C’est donc en 1935, dans une logique de politique coloniale, que le ministre de la Guerre a décidé la création d’un Centre d’Instruction Militaire Régional Méditerranée baptisé « camp Joffre » (nom du maréchal natif de Rivesaltes). Le projet voulait que le centre se dresse à deux kilomètres au nord de Rivesaltes pour sa place géostratégique, dû à sa proximité avec le réseau ferroviaire mais surtout de la Méditerranée. Dans ce projet, le camp Joffre aurait également servi de dépôt de matériel et de centre d’instructions. Cependant, en 1936, le centre était encore un simple chantier où on y dressait des habitations qui sont finalisées seulement en 1939 et en 1940 par les Espagnols des Compagnies de Travailleurs Étrangers (CTE). Au final, c’est plus de 1 600 travailleurs étrangers qui ont travaillé sur l’aménagement du camp jusqu’en 1940.
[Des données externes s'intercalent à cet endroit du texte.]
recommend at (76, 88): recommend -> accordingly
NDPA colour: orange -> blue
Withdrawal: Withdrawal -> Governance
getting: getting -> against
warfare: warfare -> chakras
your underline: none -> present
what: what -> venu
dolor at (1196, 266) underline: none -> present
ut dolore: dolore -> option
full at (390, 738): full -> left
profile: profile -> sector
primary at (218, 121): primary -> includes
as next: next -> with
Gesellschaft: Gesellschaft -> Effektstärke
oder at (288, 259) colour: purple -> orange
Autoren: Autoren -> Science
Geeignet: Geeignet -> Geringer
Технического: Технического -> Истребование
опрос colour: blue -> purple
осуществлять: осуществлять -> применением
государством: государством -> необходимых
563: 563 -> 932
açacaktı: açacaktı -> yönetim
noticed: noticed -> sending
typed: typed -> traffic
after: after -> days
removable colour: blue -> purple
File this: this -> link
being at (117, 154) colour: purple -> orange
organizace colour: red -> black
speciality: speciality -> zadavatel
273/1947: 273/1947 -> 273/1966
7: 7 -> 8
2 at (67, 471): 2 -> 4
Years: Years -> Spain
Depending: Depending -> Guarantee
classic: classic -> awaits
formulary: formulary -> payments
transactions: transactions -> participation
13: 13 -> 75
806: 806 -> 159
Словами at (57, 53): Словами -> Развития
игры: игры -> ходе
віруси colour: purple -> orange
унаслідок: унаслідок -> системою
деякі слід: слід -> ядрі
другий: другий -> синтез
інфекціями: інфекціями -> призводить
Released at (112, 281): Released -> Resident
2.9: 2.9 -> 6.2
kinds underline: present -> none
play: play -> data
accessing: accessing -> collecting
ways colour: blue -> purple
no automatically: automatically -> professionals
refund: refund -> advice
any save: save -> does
Les premiers résidents du camp militaire étaient les membres du 28ème RICMS (Régiment d’Infanterie Coloniale Mixte Sénégalais au nombre de 5 000 soldats) mais aussi des conscrits métropolitains et se fut donc un camp de 13 hectares, divisé en 9 îlots en parti aménagés qui ouvra ses portes. Cependant, le camp a connu une existence éphémère. En effet, le 22 juin 1940, le maréchal Pétain en signant l’armistice à Rethondes a provoqué une forte réduction des forces armées françaises : une grande partie des régiments ont donc été supprimés. Ainsi, au niveau du camp de Rivesaltes, le 28ème RICMS a été totalement dissous, provoquant ainsi, trois jours après la signature de l’armistice, le début de la fin du camp militaire. Finalement, les 4 434 derniers soldats ont été acheminés vers Marseille en janvier 1941 pour embarquer vers leurs pays. Les seuls résidents du camp étaient alors les hommes incorporés de la CTE.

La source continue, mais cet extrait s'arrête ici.